Segment Open

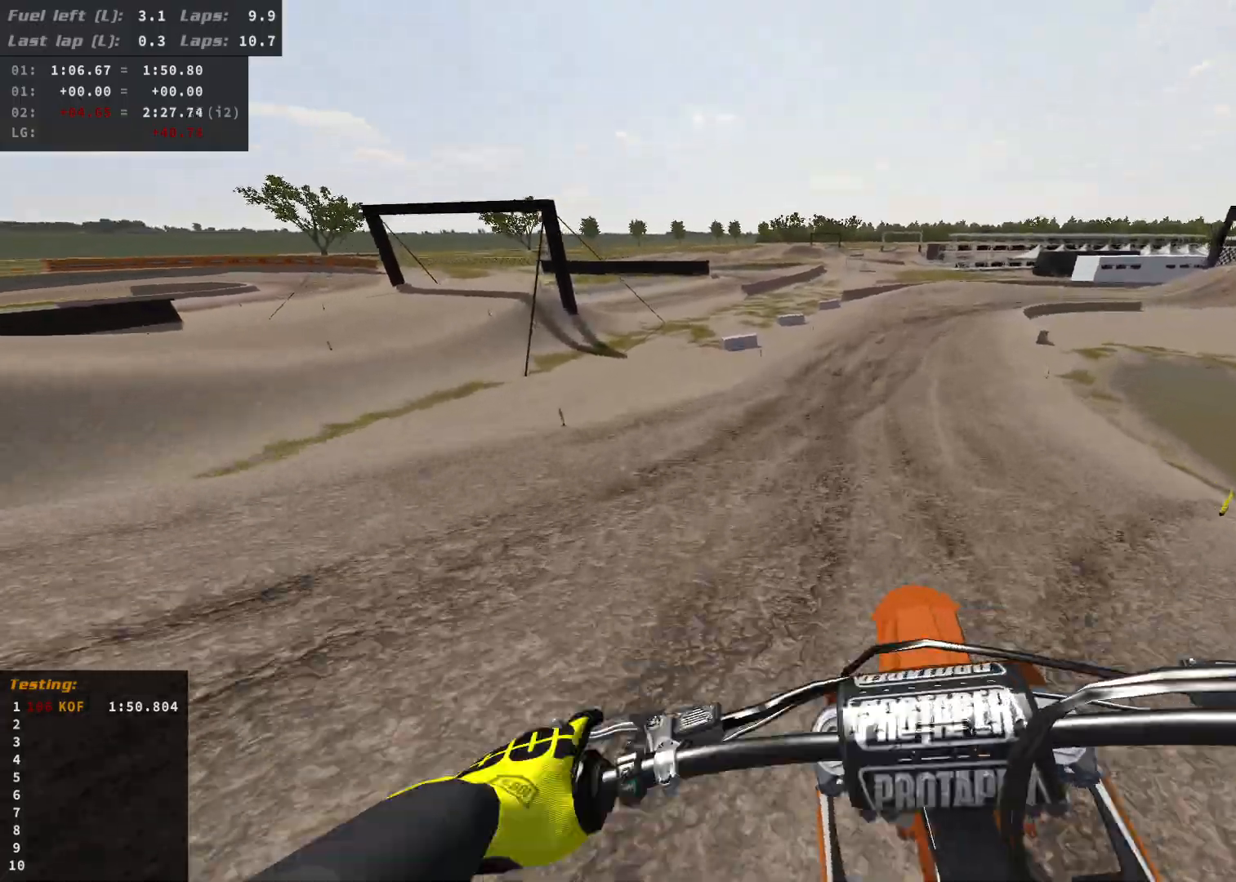
{"buttons": [], "left_stick": "down", "right_stick": "center", "events": [[83, "R2", "up"], [183, "R2", "down"], [217, "left_stick", "down-right"], [283, "left_stick", "down"], [383, "R2", "up"]]}
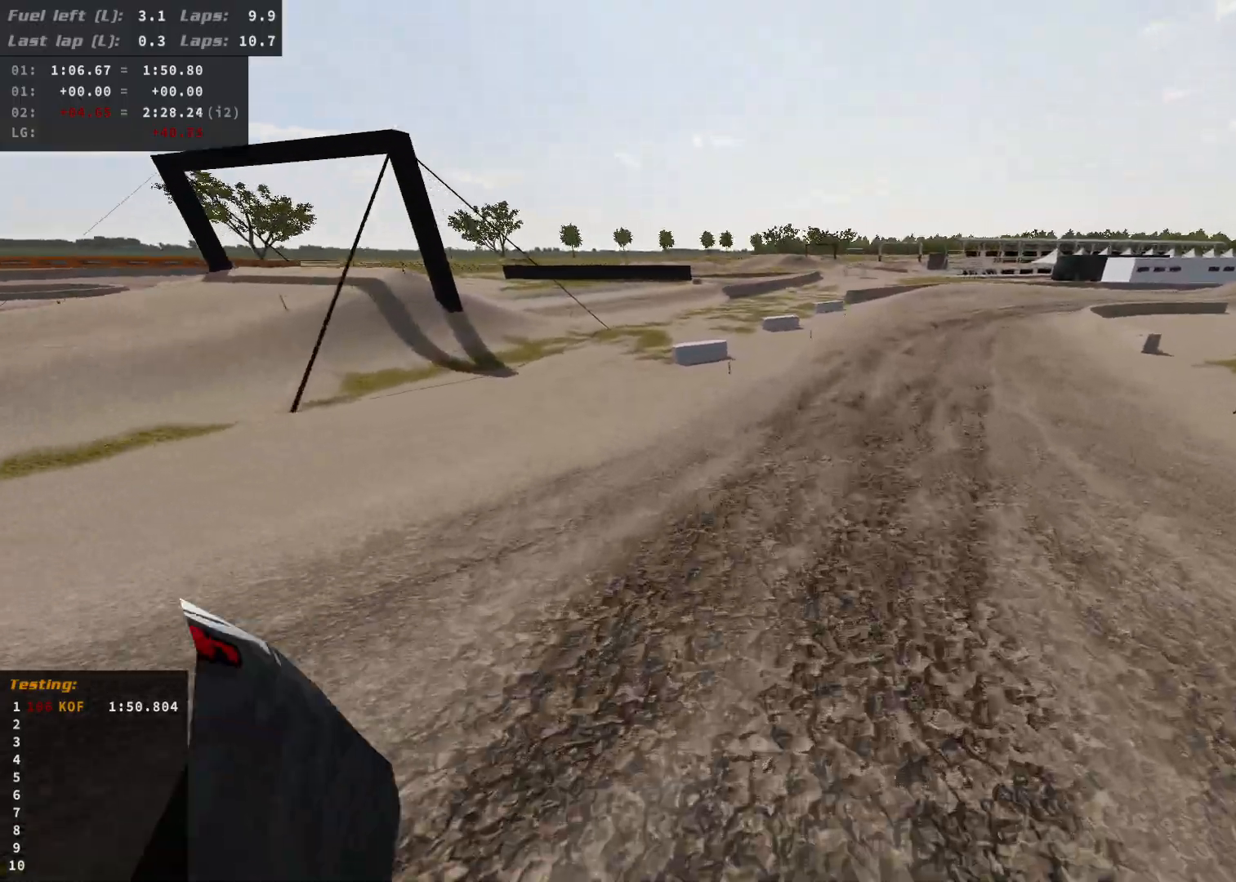
{"buttons": [], "left_stick": "center", "right_stick": "center", "events": [[33, "left_stick", "center"]]}
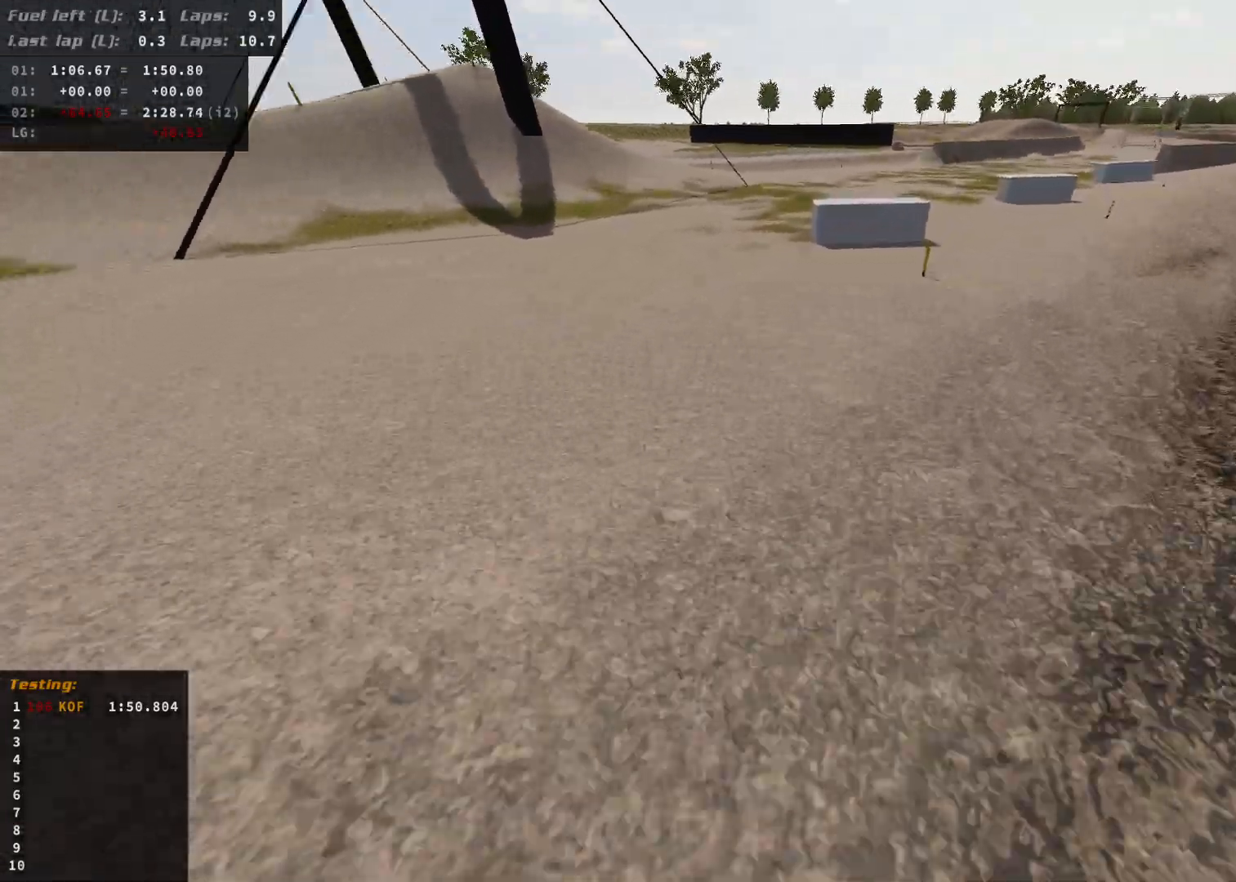
{"buttons": ["L2"], "left_stick": "down", "right_stick": "center", "events": [[33, "right_stick", "left"], [167, "left_stick", "right"], [233, "right_stick", "center"], [333, "left_stick", "down"], [483, "L2", "down"]]}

Segment Closed

> _What you have to do_
Leave out the pictures, then return every line of the data exactly.

> _Output of the task_
{"buttons": [], "left_stick": "down", "right_stick": "center", "events": [[83, "R2", "up"], [183, "R2", "down"], [217, "left_stick", "down-right"], [283, "left_stick", "down"], [383, "R2", "up"]]}
{"buttons": [], "left_stick": "center", "right_stick": "center", "events": [[33, "left_stick", "center"]]}
{"buttons": ["L2"], "left_stick": "down", "right_stick": "center", "events": [[33, "right_stick", "left"], [167, "left_stick", "right"], [233, "right_stick", "center"], [333, "left_stick", "down"], [483, "L2", "down"]]}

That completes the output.